From: Thomas Gleixner
Date: Wed May 12 2021 - 10:42:25 EST


Xiongfeng,

On Wed, May 12 2021 at 20:15, Xiongfeng Wang wrote:
> When I use schedule_timeout(5) to put a process into sleep on my machine
> with HZ = 100. It always sleep about 60ms. I enable the timer trace and
> find out, when the timer_list expires, 'now' is always equal to
> 'expires + 1'. I print 'base->next_expiry' in '__run_timers' and find out
> 'next_expiry' is always equal to 'expires + 1';
>
> It is because we use the following equation to calculate bucket_expiry.
>
> bucket_expiry = ((expires + LVL_GRAN(lvl)) >> LVL_SHIFT(lvl)) << LVL_SHIFT(lvl)
>
> 'bucket_expiry' is equal to 'expires + 1' when lvl = 0. So modify the
> equation as follows to fix the issue.
>
> bucket_expiry = ((expires + LVL_GRAN(lvl) - 1) >> LVL_SHIFT(lvl)) << LVL_SHIFT(lvl)

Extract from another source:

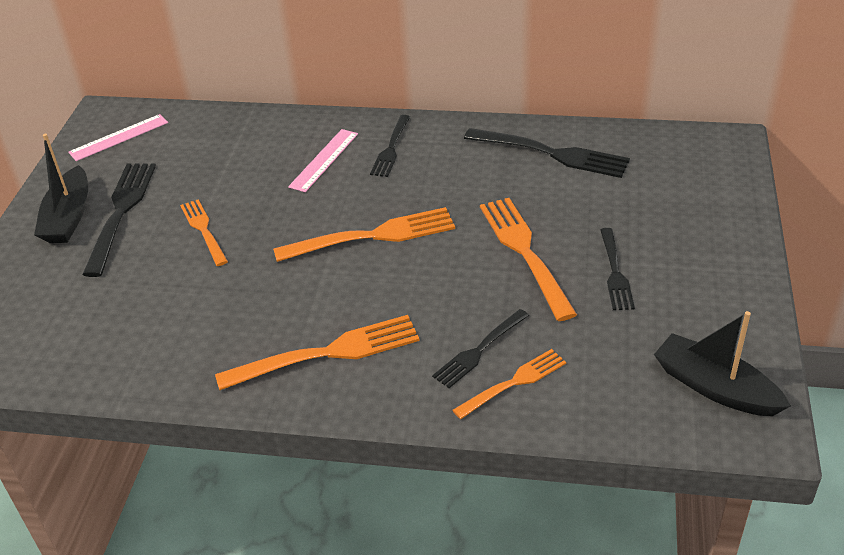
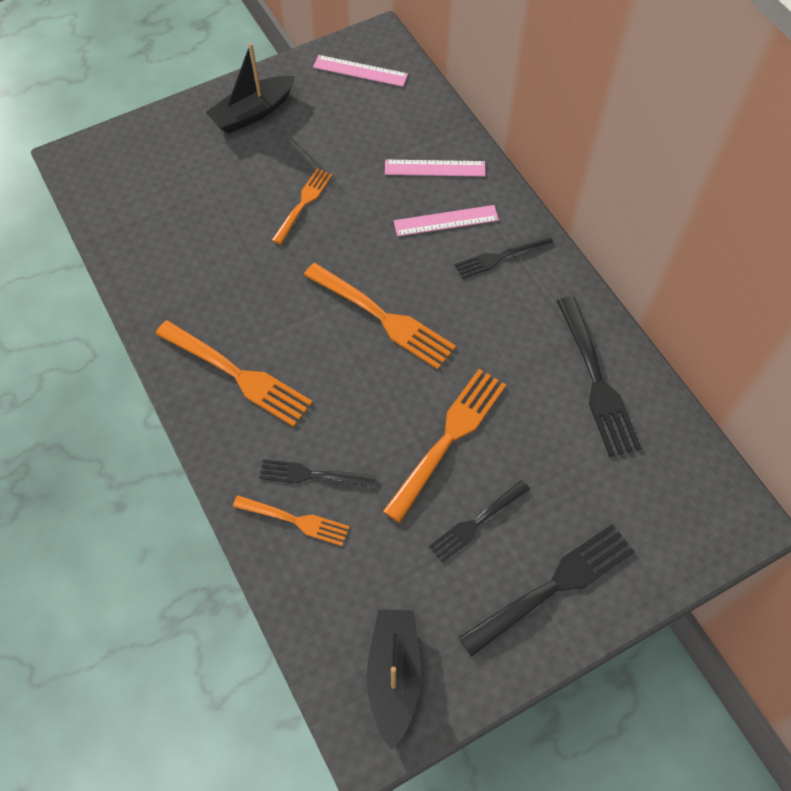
camera: 50 degrees right, 20 degrees up
black fork [82,164,156,277] -> black fork moved to [458,524,635,657]
none -> pink ruler [385,160,486,176]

That's wrong because you move the expiry of each timer one jiffie ahead,
which violates the guarantee that a timer sleeps at least for one jiffie
for real and not measured in jiffies.

jiffies = 0
schedule_timeout(1)

local_irq_disable()
-> timer interrupt is raised in HW
timer->expires = jiffies + 1 <- 1
add_timer(timer)
local_irq_enable()
timer interrupt
jiffies++;
softirq()
expire(timer); -> timer is expired immediately

So the off by one has a reason and is required to prevent too short
timeouts. There is nothing you can do about that because that's a
property of low granularity tick based timer wheels.

That's even documented in the comment above the code you modified:

/*
* The timer wheel has to guarantee that a timer does not fire
* early. Early expiry can happen due to:
* - Timer is armed at the edge of a tick
* - Truncation of the expiry time in the outer wheel levels
*
* Round up with level granularity to prevent this.